Tayo: For my dissertation, I was researching how the notions surrounding black women's sexuality – the idea of black women either being hyper-sexual, or devoid of sexuality – were rooted in racist eighteenth- and nineteenth-century scientific writing.

From there, I was looking at how those ideas have spread throughout visual culture into the twenty-first century. I came across colonial and ethnographic photography, and I knew I wanted to talk about colonialism, because it's one of the biggest things to talk about in the topics that I was researching.

But the images were actually kind of hard to come by. I found a lot of them in a book that I was using for my dissertation and then also just tried to scour the web. But a lot of museums haven't digitalised their archives or their colonial/slavery archive, so it's hard to get those images. It felt weird actually trying to hunt down these images, which are pretty graphic and horrific. But it also felt strange that I was having to look so hard for them. 

Lady (1840)

Lady (1840)

2019, vinyl mounted on a lightbox by Tayo Adekunle

Rhona: Could you tell me about the residency that you did at Hospitalfield in Arbroath?

Tayo: That was a micro-residency as part of my university course. We were introduced to Hospitalfield, and told to make site-specific work that responded to the site. The work I made was my first go at self-portraiture, and was the springboard for the kind of work I make now.

I was quite nervous – I was really into portraiture, and with site-specific work, I was like, 'Ah, this sounds like it needs to be architectural.' But there was a lot of portraits around the site, so I responded mainly to those.

It was very noticeable that there only just only white, rich people in these paintings. In the few paintings that had black people in them, they were always slaves, which makes sense historically, but was something that I wanted to address.

'Lady (1840)' in the Portrait Room in Hospitalfield

'Lady (1840)' in the Portrait Room in Hospitalfield

2019, vinyl mounted on a lightbox by Tayo Adekunle

The black pigment that they used to use in these paintings was a really reflective surface, so depending on what angle you are viewing the work from, sometimes you were just getting light reflected back at you. So it obscured most of the figure's face.

I made a photograph that was mounted on a dimmable lightbox. That began this thing of me making fake histories.
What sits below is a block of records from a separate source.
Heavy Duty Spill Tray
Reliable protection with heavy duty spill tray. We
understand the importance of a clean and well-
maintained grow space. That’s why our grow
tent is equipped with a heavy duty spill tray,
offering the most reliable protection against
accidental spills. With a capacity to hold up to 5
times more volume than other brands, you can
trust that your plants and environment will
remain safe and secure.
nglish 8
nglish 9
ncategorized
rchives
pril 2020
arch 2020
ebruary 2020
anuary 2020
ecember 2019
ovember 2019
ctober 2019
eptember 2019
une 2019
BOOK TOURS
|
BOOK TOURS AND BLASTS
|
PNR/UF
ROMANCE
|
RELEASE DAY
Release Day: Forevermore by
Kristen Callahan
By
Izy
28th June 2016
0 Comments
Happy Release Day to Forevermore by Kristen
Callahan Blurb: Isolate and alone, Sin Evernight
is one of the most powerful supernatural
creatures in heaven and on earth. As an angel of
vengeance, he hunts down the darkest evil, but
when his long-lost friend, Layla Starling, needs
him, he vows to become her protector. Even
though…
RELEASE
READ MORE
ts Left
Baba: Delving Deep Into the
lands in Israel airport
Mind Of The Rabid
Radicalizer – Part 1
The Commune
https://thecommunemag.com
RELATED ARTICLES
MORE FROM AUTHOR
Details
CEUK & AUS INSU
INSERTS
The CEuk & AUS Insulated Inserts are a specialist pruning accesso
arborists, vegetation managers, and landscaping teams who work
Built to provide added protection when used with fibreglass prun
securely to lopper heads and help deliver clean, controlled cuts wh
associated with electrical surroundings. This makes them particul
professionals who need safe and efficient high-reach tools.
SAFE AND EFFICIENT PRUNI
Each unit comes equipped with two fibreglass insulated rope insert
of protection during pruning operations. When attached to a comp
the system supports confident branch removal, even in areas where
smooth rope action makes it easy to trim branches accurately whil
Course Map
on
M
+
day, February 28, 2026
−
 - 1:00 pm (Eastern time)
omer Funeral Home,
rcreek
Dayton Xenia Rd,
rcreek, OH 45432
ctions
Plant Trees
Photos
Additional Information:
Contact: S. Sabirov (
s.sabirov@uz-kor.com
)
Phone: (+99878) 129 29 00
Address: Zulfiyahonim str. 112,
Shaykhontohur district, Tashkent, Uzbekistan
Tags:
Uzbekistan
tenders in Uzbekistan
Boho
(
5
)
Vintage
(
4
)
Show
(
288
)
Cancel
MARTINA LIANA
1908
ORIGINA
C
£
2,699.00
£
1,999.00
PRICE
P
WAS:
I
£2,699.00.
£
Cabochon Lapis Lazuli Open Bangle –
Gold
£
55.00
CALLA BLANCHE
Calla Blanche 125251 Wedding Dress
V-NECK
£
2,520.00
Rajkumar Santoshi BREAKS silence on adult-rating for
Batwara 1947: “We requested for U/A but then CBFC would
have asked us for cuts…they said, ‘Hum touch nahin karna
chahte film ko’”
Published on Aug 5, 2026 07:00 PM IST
I made a character of this upper-class black woman who was given a place in the portrait room.

Rhona: Are there any artists who you particularly look up to?

Tayo: Harmonia Rosales is a Cuban artist who sort of reworks classical paintings and puts black figures in them, and I also like Lorna Simpson. There are a lot of black artists who are talking about very similar things – those ideas of representation and meanings of the definition of beauty.